── RECORDS PROVIDED ──

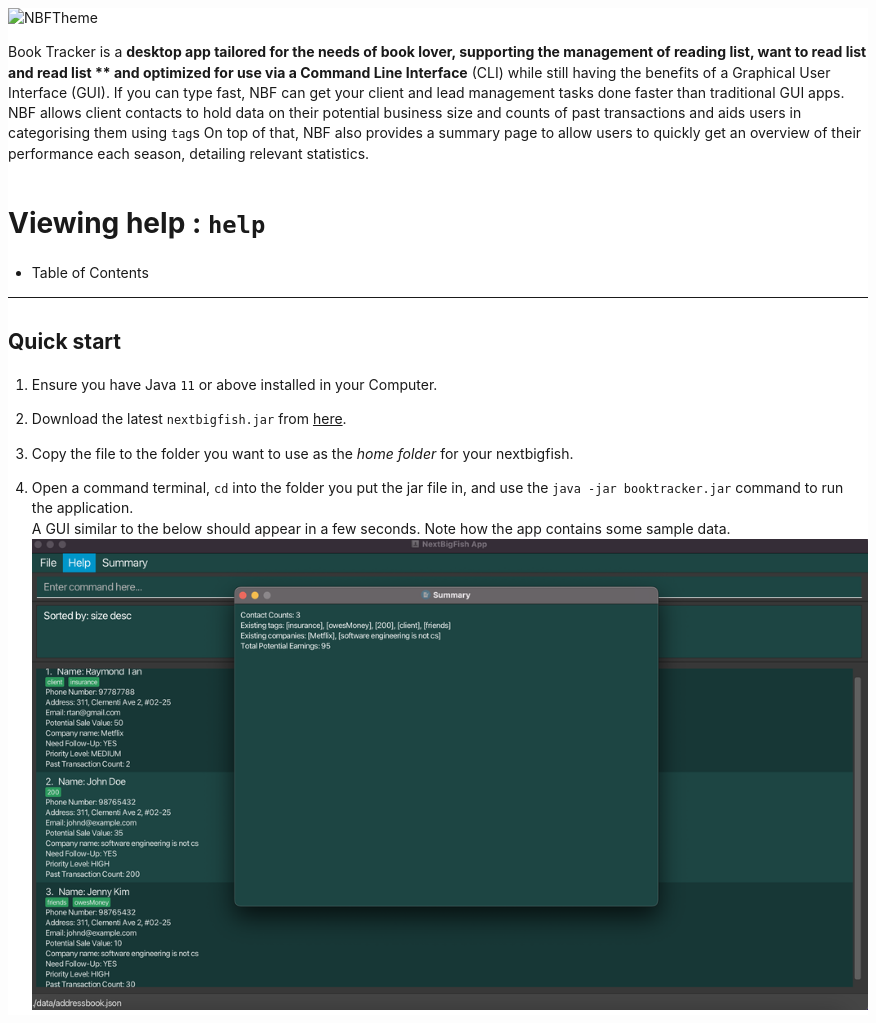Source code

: 
![NBFTheme]()

Book Tracker is a
**desktop app tailored for the needs of book lover, supporting the management of reading list, want to read list and read list ** 
and optimized for use via a Command Line Interface** (CLI) while still having the benefits of a Graphical User Interface (GUI). 
If you can type fast, NBF can get your client and lead management tasks done faster than traditional GUI apps.
NBF allows client contacts to hold data on their potential business size and counts of past transactions and aids users in categorising them using `tag`s
On top of that, NBF also provides a summary page to allow users to quickly get an overview of their performance each season, detailing relevant statistics.


 Viewing help : `help`
=======
* Table of Contents

--------------------------------------------------------------------------------------------------------------------

## Quick start

1. Ensure you have Java `11` or above installed in your Computer.

1. Download the latest `nextbigfish.jar` from [here](https://github.com/AY2223S2-CS2103-F10-4/tp/releases/).

1. Copy the file to the folder you want to use as the _home folder_ for your nextbigfish.

1. Open a command terminal, `cd` into the folder you put the jar file in, and use the `java -jar booktracker.jar` command to run the application.<br>
   A GUI similar to the below should appear in a few seconds. Note how the app contains some sample data.<br>
   ![Ui](images/Ui.png)

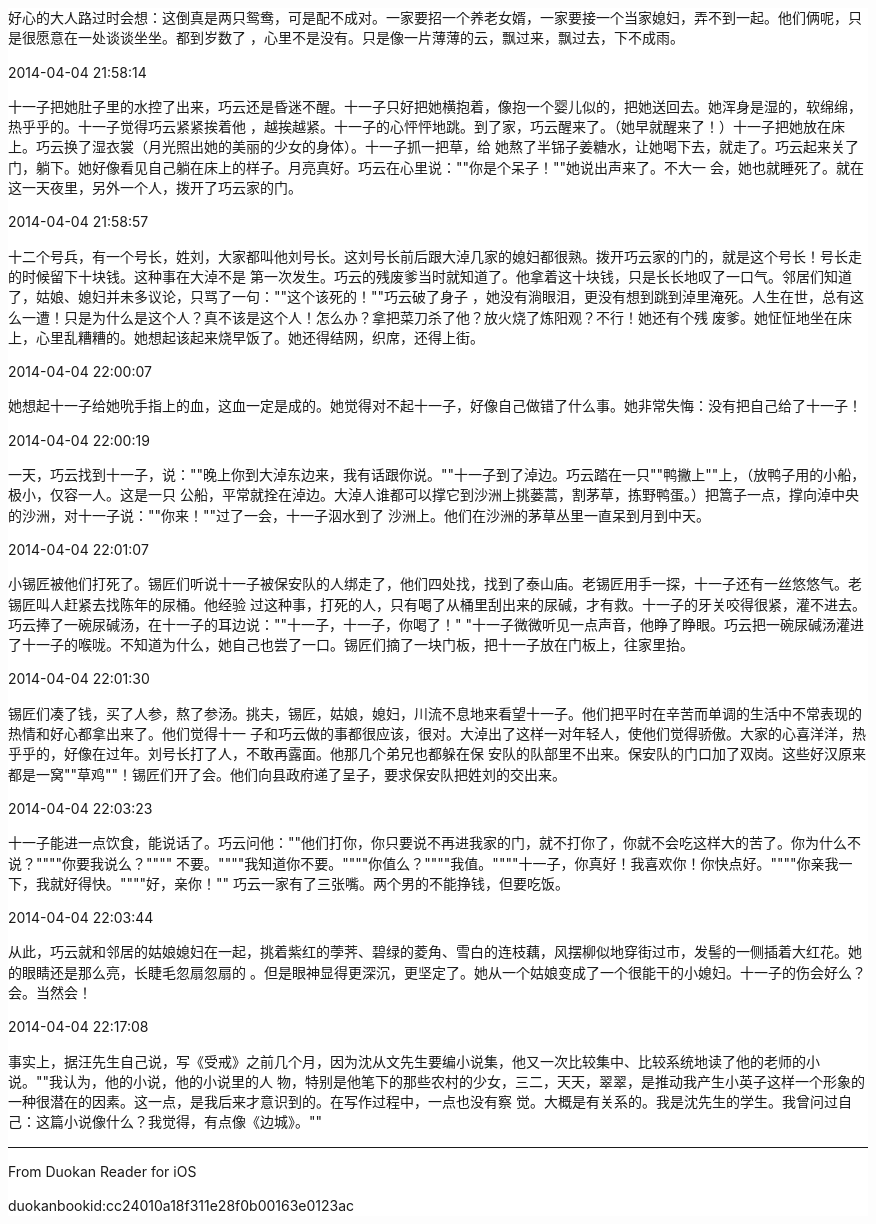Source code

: 好心的大人路过时会想：这倒真是两只鸳鸯，可是配不成对。一家要招一个养老女婿，一家要接一个当家媳妇，弄不到一起。他们俩呢，只是很愿意在一处谈谈坐坐。都到岁数了
，心里不是没有。只是像一片薄薄的云，飘过来，飘过去，下不成雨。

2014-04-04 21:58:14

十一子把她肚子里的水控了出来，巧云还是昏迷不醒。十一子只好把她横抱着，像抱一个婴儿似的，把她送回去。她浑身是湿的，软绵绵，热乎乎的。十一子觉得巧云紧紧挨着他
，越挨越紧。十一子的心怦怦地跳。到了家，巧云醒来了。（她早就醒来了！）十一子把她放在床上。巧云换了湿衣裳（月光照出她的美丽的少女的身体）。十一子抓一把草，给
她熬了半铞子姜糖水，让她喝下去，就走了。巧云起来关了门，躺下。她好像看见自己躺在床上的样子。月亮真好。巧云在心里说：""你是个呆子！""她说出声来了。不大一
会，她也就睡死了。就在这一天夜里，另外一个人，拨开了巧云家的门。

2014-04-04 21:58:57

十二个号兵，有一个号长，姓刘，大家都叫他刘号长。这刘号长前后跟大淖几家的媳妇都很熟。拨开巧云家的门的，就是这个号长！号长走的时候留下十块钱。这种事在大淖不是
第一次发生。巧云的残废爹当时就知道了。他拿着这十块钱，只是长长地叹了一口气。邻居们知道了，姑娘、媳妇并未多议论，只骂了一句：""这个该死的！""巧云破了身子
，她没有淌眼泪，更没有想到跳到淖里淹死。人生在世，总有这么一遭！只是为什么是这个人？真不该是这个人！怎么办？拿把菜刀杀了他？放火烧了炼阳观？不行！她还有个残
废爹。她怔怔地坐在床上，心里乱糟糟的。她想起该起来烧早饭了。她还得结网，织席，还得上街。

2014-04-04 22:00:07

她想起十一子给她吮手指上的血，这血一定是成的。她觉得对不起十一子，好像自己做错了什么事。她非常失悔：没有把自己给了十一子！

2014-04-04 22:00:19

一天，巧云找到十一子，说：""晚上你到大淖东边来，我有话跟你说。""十一子到了淖边。巧云踏在一只""鸭撇上""上，（放鸭子用的小船，极小，仅容一人。这是一只
公船，平常就拴在淖边。大淖人谁都可以撑它到沙洲上挑蒌蒿，割茅草，拣野鸭蛋。）把篙子一点，撑向淖中央的沙洲，对十一子说：""你来！""过了一会，十一子泅水到了
沙洲上。他们在沙洲的茅草丛里一直呆到月到中天。

2014-04-04 22:01:07

小锡匠被他们打死了。锡匠们听说十一子被保安队的人绑走了，他们四处找，找到了泰山庙。老锡匠用手一探，十一子还有一丝悠悠气。老锡匠叫人赶紧去找陈年的尿桶。他经验
过这种事，打死的人，只有喝了从桶里刮出来的尿碱，才有救。十一子的牙关咬得很紧，灌不进去。巧云捧了一碗尿碱汤，在十一子的耳边说：""十一子，十一子，你喝了！"
"十一子微微听见一点声音，他睁了睁眼。巧云把一碗尿碱汤灌进了十一子的喉咙。不知道为什么，她自己也尝了一口。锡匠们摘了一块门板，把十一子放在门板上，往家里抬。

2014-04-04 22:01:30

锡匠们凑了钱，买了人参，熬了参汤。挑夫，锡匠，姑娘，媳妇，川流不息地来看望十一子。他们把平时在辛苦而单调的生活中不常表现的热情和好心都拿出来了。他们觉得十一
子和巧云做的事都很应该，很对。大淖出了这样一对年轻人，使他们觉得骄傲。大家的心喜洋洋，热乎乎的，好像在过年。刘号长打了人，不敢再露面。他那几个弟兄也都躲在保
安队的队部里不出来。保安队的门口加了双岗。这些好汉原来都是一窝""草鸡""！锡匠们开了会。他们向县政府递了呈子，要求保安队把姓刘的交出来。

2014-04-04 22:03:23

十一子能进一点饮食，能说话了。巧云问他：""他们打你，你只要说不再进我家的门，就不打你了，你就不会吃这样大的苦了。你为什么不说？""""你要我说么？""""
不要。""""我知道你不要。""""你值么？""""我值。""""十一子，你真好！我喜欢你！你快点好。""""你亲我一下，我就好得快。""""好，亲你！""
巧云一家有了三张嘴。两个男的不能挣钱，但要吃饭。

2014-04-04 22:03:44

从此，巧云就和邻居的姑娘媳妇在一起，挑着紫红的荸荠、碧绿的菱角、雪白的连枝藕，风摆柳似地穿街过市，发髻的一侧插着大红花。她的眼睛还是那么亮，长睫毛忽扇忽扇的
。但是眼神显得更深沉，更坚定了。她从一个姑娘变成了一个很能干的小媳妇。十一子的伤会好么？会。当然会！

2014-04-04 22:17:08

事实上，据汪先生自己说，写《受戒》之前几个月，因为沈从文先生要编小说集，他又一次比较集中、比较系统地读了他的老师的小说。""我认为，他的小说，他的小说里的人
物，特别是他笔下的那些农村的少女，三二，天天，翠翠，是推动我产生小英子这样一个形象的一种很潜在的因素。这一点，是我后来才意识到的。在写作过程中，一点也没有察
觉。大概是有关系的。我是沈先生的学生。我曾问过自己：这篇小说像什么？我觉得，有点像《边城》。""

* * *

From Duokan Reader for iOS

duokanbookid:cc24010a18f311e28f0b00163e0123ac

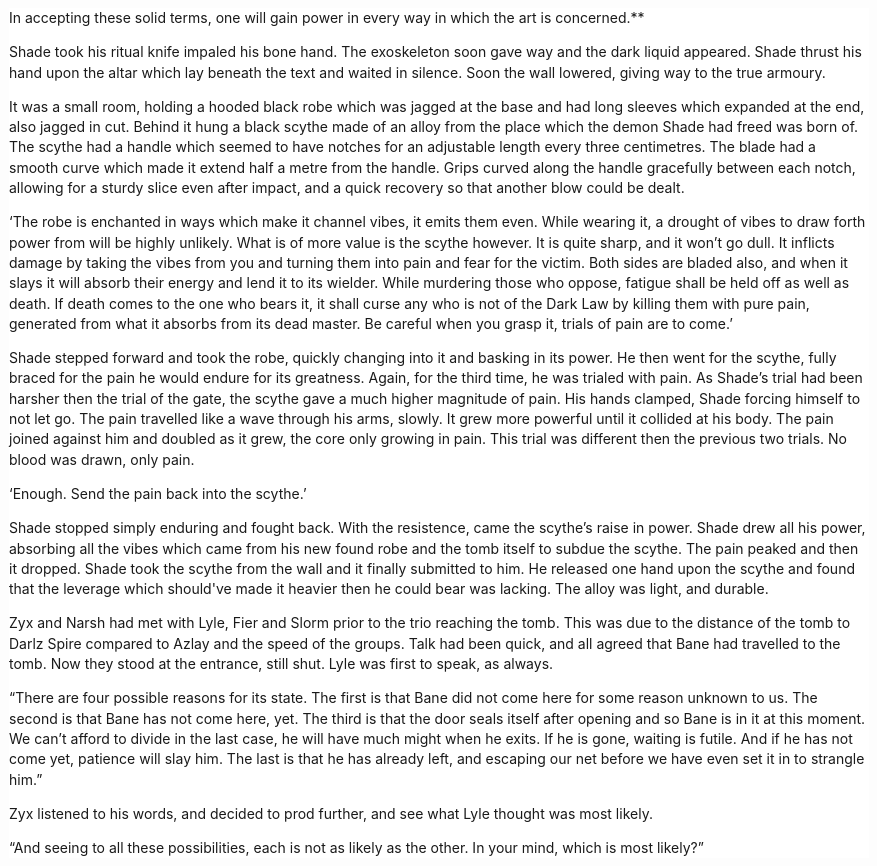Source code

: In accepting these solid terms, one will gain power in every way in which the art is concerned.**

Shade took his ritual knife impaled his bone hand. The exoskeleton soon gave way and the dark liquid appeared. Shade thrust his hand upon the altar which lay beneath the text and waited in silence. Soon the wall lowered, giving way to the true armoury.

It was a small room, holding a hooded black robe which was jagged at the base and had long sleeves which expanded at the end, also jagged in cut. Behind it hung a black scythe made of an alloy from the place which the demon Shade had freed was born of. The scythe had a handle which seemed to have notches for an adjustable length every three centimetres. The blade had a smooth curve which made it extend half a metre from the handle. Grips curved along the handle gracefully between each notch, allowing for a sturdy slice even after impact, and a quick recovery so that another blow could be dealt.

‘The robe is enchanted in ways which make it channel vibes, it emits them even. While wearing it, a drought of vibes to draw forth power from will be highly unlikely. What is of more value is the scythe however. It is quite sharp, and it won’t go dull. It inflicts damage by taking the vibes from you and turning them into pain and fear for the victim. Both sides are bladed also, and when it slays it will absorb their energy and lend it to its wielder. While murdering those who oppose, fatigue shall be held off as well as death. If death comes to the one who bears it, it shall curse any who is not of the Dark Law by killing them with pure pain, generated from what it absorbs from its dead master. Be careful when you grasp it, trials of pain are to come.’

Shade stepped forward and took the robe, quickly changing into it and basking in its power. He then went for the scythe, fully braced for the pain he would endure for its greatness. Again, for the third time, he was trialed with pain. As Shade’s trial had been harsher then the trial of the gate, the scythe gave a much higher magnitude of pain. His hands clamped, Shade forcing himself to not let go. The pain travelled like a wave through his arms, slowly. It grew more powerful until it collided at his body. The pain joined against him and doubled as it grew, the core only growing in pain. This trial was different then the previous two trials. No blood was drawn, only pain.

‘Enough. Send the pain back into the scythe.’

Shade stopped simply enduring and fought back. With the resistence, came the scythe’s raise in power. Shade drew all his power, absorbing all the vibes which came from his new found robe and the tomb itself to subdue the scythe. The pain peaked and then it dropped. Shade took the scythe from the wall and it finally submitted to him. He released one hand upon the scythe and found that the leverage which should've made it heavier then he could bear was lacking. The alloy was light, and durable.

Zyx and Narsh had met with Lyle, Fier and Slorm prior to the trio reaching the tomb. This was due to the distance of the tomb to Darlz Spire compared to Azlay and the speed of the groups. Talk had been quick, and all agreed that Bane had travelled to the tomb. Now they stood at the entrance, still shut. Lyle was first to speak, as always.

“There are four possible reasons for its state. The first is that Bane did not come here for some reason unknown to us. The second is that Bane has not come here, yet. The third is that the door seals itself after opening and so Bane is in it at this moment. We can’t afford to divide in the last case, he will have much might when he exits. If he is gone, waiting is futile. And if he has not come yet, patience will slay him. The last is that he has already left, and escaping our net before we have even set it in to strangle him.”

Zyx listened to his words, and decided to prod further, and see what Lyle thought was most likely.

“And seeing to all these possibilities, each is not as likely as the other. In your mind, which is most likely?”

───

■ PROBLEM REQUIREMENTS ■
As the answer, set down only the lines from the data above between the one holding "art is concerned.**" and the one holding "Shade took his", inclusive, exactly as they read.

■ WRITTEN SOLUTION ■
: In accepting these solid terms, one will gain power in every way in which the art is concerned.**

Shade took his ritual knife impaled his bone hand. The exoskeleton soon gave way and the dark liquid appeared. Shade thrust his hand upon the altar which lay beneath the text and waited in silence. Soon the wall lowered, giving way to the true armoury.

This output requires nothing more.